◆ ACCIONES REQUERIDAS
[a] ¿Cuántos días después sitúa el evangelista Mateo la Transfiguración, según el texto sobre este relato?
[b] Devuelve del texto sobre la Transfiguración todo lo comprendido desde "El relato de la Transfiguración" hasta "saber quién es.", sin alterar nada.

El relato de la Transfiguración devela un gran misterio que pocos logran comprender a cabalidad: “no puede haber gloria sin sufrimiento, no hay experiencia de Dios sin padecimiento e incluso más, sin dolor no puedes ser feliz”. Es cierto que el dolor y la muerte no forman parte del plan divino, cuyo principal fin es la vida. Sin embargo, en la pedagogía de Jesús estos son caminos de redención y salvación. Es decir, la Transfiguración no es únicamente una forma de aceptar la muerte y la resurrección de Jesús sino una vía para saber quién es.
Para el evangelista Mateo, la Transfiguración muestra al nuevo Moisés, el Siervo de Yahvé y el Profeta. Dicho evento lo sitúa seis días después y rememora el relato de la creación donde al sexto día Dios creó al hombre. En la Transfiguración, Jesús manifiesta la plena realización de lo que Dios pensó para el hombre y con él se encuentran Moisés (la ley) y Elías (los profetas); ambos habían tenido el privilegio de hablar con Dios, pero ahora el más favorecido es todo creyente, porque Dios nos habla por medio de su Hijo, a quien constituyó heredero de todas las cosas y por quien hizo el mundo… (Heb 1, 1-3).

◆ EXTRACTOS DE REGISTROS
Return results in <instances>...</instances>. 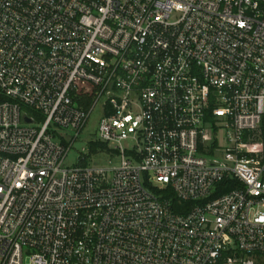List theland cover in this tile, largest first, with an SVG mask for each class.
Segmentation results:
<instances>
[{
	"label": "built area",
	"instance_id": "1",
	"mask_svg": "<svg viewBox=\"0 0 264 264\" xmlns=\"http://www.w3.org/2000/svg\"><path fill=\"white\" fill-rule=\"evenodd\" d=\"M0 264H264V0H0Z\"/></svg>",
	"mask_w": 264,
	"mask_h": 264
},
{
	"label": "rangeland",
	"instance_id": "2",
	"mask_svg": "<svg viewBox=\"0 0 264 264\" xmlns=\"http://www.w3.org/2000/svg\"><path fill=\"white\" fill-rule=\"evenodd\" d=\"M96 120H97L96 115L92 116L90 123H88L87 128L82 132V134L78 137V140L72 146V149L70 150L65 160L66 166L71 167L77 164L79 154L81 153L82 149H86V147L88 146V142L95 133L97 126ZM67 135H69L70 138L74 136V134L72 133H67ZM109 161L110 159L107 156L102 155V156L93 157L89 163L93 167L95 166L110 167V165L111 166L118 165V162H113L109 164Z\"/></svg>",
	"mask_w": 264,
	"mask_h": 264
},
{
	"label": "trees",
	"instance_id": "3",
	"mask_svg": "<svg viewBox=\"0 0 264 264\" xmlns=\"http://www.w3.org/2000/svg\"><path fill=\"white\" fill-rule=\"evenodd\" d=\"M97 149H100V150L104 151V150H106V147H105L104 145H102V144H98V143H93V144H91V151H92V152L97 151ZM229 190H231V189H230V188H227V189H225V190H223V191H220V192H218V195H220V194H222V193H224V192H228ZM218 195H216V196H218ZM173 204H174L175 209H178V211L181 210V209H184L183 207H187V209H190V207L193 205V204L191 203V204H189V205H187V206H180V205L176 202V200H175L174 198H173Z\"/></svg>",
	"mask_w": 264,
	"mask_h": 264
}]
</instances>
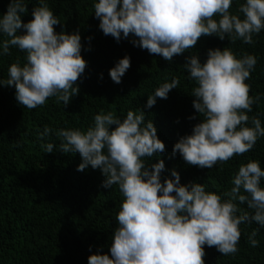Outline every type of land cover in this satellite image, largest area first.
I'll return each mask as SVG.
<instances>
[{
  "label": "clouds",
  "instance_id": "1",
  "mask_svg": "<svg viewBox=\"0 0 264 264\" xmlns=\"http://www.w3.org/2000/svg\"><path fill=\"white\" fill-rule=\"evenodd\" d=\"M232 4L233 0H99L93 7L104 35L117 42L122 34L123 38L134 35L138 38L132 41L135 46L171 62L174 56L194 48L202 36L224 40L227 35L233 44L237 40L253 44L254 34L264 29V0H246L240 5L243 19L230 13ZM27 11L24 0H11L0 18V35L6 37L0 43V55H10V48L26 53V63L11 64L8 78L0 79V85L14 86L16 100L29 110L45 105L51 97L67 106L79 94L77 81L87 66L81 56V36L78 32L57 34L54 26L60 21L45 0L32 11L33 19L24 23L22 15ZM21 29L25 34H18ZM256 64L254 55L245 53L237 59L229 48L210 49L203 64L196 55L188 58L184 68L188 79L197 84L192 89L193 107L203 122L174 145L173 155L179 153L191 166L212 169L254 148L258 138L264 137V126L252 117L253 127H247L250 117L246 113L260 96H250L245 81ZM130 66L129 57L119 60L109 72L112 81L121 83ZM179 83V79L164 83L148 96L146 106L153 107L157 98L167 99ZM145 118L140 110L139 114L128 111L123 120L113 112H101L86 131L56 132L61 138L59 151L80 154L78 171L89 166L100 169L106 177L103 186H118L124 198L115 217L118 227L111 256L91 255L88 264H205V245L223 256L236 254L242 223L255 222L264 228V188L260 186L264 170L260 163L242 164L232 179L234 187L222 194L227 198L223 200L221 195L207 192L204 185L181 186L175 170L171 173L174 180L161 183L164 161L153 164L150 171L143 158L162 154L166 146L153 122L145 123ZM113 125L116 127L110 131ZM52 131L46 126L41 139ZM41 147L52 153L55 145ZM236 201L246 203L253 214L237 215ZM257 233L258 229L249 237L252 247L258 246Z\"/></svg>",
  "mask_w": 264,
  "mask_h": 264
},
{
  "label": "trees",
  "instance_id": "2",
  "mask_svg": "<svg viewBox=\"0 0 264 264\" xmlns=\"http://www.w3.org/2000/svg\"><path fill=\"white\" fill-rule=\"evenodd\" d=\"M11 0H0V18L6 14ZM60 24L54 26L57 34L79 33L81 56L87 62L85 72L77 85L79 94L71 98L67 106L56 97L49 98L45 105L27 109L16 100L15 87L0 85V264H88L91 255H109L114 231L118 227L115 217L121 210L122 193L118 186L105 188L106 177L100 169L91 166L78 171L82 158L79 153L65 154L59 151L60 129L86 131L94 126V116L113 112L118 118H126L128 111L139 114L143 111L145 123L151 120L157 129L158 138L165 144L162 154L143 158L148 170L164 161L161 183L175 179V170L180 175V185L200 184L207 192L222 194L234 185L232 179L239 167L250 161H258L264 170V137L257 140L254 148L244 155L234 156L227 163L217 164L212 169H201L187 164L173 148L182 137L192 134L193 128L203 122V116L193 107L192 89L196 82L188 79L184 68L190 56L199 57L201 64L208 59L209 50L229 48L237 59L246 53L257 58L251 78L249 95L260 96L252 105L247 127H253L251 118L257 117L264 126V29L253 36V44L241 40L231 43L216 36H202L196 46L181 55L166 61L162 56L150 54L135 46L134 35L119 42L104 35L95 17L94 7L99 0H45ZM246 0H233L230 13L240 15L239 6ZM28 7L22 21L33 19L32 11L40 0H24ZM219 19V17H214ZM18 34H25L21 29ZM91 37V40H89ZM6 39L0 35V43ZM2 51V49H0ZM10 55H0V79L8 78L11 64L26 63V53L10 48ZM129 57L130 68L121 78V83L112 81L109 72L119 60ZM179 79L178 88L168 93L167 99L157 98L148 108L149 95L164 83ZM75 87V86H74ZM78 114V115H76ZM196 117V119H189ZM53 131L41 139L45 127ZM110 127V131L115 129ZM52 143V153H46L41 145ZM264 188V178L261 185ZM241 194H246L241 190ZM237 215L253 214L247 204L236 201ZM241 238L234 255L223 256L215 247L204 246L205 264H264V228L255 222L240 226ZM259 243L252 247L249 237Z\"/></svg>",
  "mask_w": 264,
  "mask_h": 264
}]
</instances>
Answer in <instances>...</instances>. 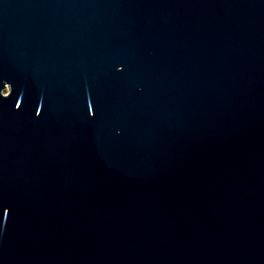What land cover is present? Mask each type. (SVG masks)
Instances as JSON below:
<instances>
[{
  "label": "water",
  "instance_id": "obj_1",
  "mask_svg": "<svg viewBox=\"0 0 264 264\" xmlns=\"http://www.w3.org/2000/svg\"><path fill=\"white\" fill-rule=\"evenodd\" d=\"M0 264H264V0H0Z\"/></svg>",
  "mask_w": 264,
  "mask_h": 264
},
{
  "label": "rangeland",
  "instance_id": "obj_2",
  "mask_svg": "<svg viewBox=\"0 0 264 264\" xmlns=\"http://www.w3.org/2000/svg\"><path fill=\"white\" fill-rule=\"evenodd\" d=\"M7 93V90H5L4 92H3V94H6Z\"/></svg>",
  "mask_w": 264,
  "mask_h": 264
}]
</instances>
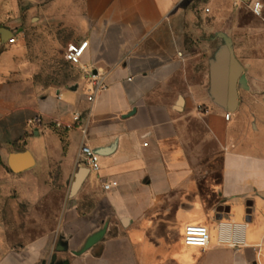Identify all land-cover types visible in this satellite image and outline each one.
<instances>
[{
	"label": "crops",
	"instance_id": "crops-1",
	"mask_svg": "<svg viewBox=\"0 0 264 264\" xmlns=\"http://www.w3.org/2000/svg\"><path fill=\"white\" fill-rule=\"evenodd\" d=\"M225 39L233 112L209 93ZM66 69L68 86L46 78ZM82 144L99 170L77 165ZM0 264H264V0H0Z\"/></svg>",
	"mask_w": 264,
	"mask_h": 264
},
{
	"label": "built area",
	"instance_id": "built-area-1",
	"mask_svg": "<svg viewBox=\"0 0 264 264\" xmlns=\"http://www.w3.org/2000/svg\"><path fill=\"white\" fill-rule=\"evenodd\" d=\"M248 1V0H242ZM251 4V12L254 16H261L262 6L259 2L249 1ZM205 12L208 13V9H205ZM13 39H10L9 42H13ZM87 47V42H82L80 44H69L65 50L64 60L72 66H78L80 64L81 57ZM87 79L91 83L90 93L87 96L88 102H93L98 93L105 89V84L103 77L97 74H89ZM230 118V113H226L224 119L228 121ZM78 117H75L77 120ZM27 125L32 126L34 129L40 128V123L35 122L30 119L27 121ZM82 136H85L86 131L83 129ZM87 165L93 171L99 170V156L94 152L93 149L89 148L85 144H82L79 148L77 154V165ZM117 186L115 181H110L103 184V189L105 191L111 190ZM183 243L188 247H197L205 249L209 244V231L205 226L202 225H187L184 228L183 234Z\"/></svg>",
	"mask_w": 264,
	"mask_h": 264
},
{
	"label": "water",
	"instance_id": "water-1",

◆ RESPUESTAS ESCRITAS
[a] Seis días después.

[b]
El relato de la Transfiguración devela un gran misterio que pocos logran comprender a cabalidad: “no puede haber gloria sin sufrimiento, no hay experiencia de Dios sin padecimiento e incluso más, sin dolor no puedes ser feliz”. Es cierto que el dolor y la muerte no forman parte del plan divino, cuyo principal fin es la vida. Sin embargo, en la pedagogía de Jesús estos son caminos de redención y salvación. Es decir, la Transfiguración no es únicamente una forma de aceptar la muerte y la resurrección de Jesús sino una vía para saber quién es.